Given instruction
Reproduce unchanged the part of the material that runs from its very beginning through the line containing "Q0 = qSketchRegion(id", including that line.

Data for this exercise
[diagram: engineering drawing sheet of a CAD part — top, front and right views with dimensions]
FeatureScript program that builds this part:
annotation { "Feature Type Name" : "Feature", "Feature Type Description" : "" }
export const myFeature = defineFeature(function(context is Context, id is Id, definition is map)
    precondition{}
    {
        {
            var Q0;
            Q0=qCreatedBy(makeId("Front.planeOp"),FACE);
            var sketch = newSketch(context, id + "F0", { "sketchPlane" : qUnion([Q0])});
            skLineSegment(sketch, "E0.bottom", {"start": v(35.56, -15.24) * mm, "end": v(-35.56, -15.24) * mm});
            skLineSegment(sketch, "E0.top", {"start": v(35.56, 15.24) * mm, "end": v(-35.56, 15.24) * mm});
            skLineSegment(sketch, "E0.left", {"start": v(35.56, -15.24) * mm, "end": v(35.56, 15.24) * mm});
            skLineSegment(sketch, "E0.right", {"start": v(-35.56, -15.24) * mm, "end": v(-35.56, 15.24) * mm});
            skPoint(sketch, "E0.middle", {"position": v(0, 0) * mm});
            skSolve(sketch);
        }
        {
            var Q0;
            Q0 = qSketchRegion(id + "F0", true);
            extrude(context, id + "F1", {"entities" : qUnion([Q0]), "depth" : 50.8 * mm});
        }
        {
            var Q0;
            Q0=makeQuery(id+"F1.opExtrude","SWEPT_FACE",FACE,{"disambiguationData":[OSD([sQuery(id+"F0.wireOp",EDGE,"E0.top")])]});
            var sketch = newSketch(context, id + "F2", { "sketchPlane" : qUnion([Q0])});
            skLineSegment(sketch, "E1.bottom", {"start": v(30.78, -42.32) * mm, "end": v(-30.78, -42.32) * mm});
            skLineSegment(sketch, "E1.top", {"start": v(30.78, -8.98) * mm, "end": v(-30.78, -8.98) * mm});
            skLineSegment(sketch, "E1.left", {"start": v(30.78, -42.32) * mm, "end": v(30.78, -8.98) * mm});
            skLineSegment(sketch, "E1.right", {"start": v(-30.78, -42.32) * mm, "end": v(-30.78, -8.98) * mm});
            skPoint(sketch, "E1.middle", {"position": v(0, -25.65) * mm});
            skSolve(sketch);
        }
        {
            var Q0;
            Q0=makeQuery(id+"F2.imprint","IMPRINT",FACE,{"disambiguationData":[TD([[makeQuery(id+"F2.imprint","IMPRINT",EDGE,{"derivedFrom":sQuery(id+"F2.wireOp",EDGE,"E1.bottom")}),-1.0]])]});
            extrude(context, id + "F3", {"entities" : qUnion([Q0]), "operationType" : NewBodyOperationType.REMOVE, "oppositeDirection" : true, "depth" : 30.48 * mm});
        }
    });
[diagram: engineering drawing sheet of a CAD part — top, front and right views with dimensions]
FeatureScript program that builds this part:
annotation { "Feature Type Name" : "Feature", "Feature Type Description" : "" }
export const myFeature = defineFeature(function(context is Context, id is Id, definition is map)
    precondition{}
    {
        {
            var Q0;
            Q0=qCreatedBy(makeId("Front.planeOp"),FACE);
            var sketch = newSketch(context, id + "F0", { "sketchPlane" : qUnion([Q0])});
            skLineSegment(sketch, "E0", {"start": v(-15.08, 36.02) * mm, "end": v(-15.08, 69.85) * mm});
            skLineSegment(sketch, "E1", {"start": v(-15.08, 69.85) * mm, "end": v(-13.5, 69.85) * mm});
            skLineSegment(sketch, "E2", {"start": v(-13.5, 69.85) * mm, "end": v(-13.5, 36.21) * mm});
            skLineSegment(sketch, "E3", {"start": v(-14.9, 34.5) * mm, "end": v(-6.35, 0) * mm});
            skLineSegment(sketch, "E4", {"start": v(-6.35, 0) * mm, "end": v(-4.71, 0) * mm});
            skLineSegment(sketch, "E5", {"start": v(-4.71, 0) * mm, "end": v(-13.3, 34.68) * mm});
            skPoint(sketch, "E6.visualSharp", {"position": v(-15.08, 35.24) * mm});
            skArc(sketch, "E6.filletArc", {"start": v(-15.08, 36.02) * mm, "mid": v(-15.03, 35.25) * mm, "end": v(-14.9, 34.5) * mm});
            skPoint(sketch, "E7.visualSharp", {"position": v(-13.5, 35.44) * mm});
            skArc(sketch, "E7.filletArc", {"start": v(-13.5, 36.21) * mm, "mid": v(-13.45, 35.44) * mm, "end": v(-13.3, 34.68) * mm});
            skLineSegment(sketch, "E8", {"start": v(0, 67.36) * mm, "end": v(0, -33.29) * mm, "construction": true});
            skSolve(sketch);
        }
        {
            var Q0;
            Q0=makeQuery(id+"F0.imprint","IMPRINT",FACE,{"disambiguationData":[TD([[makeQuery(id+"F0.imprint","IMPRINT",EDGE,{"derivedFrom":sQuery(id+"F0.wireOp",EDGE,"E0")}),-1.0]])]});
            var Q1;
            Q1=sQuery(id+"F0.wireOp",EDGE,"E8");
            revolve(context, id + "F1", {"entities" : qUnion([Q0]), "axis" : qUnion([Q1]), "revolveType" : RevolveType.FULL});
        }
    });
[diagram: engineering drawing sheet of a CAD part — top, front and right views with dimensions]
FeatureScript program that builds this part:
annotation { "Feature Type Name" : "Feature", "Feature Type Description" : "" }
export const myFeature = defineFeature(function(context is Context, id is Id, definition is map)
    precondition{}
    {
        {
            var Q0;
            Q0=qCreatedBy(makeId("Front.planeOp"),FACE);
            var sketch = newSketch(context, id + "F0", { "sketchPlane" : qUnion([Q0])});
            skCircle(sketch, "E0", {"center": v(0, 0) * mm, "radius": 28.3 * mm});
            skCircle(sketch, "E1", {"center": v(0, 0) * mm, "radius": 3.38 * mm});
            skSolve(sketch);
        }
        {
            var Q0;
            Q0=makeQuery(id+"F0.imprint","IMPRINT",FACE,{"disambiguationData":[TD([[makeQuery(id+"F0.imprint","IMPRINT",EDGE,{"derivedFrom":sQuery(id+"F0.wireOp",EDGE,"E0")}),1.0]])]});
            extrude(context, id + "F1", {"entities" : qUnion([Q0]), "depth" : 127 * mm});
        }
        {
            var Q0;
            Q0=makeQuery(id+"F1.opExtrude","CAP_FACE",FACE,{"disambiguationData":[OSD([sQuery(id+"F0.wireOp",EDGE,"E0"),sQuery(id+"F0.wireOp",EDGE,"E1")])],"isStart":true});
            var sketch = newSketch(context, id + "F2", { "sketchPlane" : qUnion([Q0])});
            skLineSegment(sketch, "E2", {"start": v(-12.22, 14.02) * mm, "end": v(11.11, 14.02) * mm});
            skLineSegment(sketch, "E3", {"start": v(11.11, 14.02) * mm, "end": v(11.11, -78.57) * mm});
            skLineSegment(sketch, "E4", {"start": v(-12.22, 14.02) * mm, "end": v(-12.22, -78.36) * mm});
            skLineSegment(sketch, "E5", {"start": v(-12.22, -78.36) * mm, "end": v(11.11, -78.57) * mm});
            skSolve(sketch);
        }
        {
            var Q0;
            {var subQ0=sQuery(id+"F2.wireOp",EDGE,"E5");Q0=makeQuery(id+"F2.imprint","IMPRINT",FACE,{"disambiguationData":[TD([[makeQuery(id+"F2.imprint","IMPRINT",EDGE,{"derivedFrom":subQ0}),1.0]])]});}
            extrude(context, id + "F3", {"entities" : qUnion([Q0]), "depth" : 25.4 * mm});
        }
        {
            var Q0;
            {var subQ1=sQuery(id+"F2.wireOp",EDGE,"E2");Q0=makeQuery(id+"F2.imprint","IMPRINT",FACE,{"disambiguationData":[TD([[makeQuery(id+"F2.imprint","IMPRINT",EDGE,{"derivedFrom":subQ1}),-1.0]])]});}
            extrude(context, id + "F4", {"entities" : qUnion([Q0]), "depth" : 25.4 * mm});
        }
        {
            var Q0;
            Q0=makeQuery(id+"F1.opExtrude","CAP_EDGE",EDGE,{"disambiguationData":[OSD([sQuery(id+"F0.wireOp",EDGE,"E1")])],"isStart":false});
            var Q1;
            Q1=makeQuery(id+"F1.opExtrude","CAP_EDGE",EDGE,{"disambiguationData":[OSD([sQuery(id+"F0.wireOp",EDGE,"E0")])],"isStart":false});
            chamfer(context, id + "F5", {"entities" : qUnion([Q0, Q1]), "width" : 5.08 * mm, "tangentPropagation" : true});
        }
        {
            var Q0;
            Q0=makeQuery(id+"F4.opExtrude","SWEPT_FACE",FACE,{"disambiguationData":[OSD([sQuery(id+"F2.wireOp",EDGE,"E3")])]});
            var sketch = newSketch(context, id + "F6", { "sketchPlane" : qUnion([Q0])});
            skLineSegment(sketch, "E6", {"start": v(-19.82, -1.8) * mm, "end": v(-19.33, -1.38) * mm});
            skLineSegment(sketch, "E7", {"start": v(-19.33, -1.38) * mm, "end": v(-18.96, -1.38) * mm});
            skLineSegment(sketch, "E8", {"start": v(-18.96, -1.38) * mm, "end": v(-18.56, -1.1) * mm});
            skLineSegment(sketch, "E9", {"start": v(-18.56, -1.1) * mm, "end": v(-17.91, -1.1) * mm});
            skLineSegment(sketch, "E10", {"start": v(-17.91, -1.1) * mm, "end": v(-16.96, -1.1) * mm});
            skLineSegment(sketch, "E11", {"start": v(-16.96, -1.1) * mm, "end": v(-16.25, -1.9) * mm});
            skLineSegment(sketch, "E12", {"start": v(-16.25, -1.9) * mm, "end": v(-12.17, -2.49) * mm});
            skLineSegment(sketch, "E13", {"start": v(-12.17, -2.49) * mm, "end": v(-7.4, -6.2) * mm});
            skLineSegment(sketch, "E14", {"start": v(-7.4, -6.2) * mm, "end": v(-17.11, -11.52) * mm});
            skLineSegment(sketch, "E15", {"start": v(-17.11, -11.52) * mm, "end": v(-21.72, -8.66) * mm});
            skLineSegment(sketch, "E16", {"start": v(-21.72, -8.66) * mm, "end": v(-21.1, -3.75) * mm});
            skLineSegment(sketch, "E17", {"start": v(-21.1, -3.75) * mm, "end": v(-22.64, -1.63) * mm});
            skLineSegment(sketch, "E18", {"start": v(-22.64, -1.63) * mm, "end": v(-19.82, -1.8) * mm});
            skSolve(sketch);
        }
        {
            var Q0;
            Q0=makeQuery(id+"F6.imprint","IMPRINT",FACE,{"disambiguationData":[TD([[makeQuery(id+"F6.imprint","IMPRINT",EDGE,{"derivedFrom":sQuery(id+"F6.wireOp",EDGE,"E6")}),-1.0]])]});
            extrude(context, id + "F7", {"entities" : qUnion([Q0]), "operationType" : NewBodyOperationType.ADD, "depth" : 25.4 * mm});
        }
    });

Result of this exercise
[diagram: engineering drawing sheet of a CAD part — top, front and right views with dimensions]
FeatureScript program that builds this part:
annotation { "Feature Type Name" : "Feature", "Feature Type Description" : "" }
export const myFeature = defineFeature(function(context is Context, id is Id, definition is map)
    precondition{}
    {
        {
            var Q0;
            Q0=qCreatedBy(makeId("Front.planeOp"),FACE);
            var sketch = newSketch(context, id + "F0", { "sketchPlane" : qUnion([Q0])});
            skLineSegment(sketch, "E0.bottom", {"start": v(35.56, -15.24) * mm, "end": v(-35.56, -15.24) * mm});
            skLineSegment(sketch, "E0.top", {"start": v(35.56, 15.24) * mm, "end": v(-35.56, 15.24) * mm});
            skLineSegment(sketch, "E0.left", {"start": v(35.56, -15.24) * mm, "end": v(35.56, 15.24) * mm});
            skLineSegment(sketch, "E0.right", {"start": v(-35.56, -15.24) * mm, "end": v(-35.56, 15.24) * mm});
            skPoint(sketch, "E0.middle", {"position": v(0, 0) * mm});
            skSolve(sketch);
        }
        {
            var Q0;
            Q0 = qSketchRegion(id + "F0", true);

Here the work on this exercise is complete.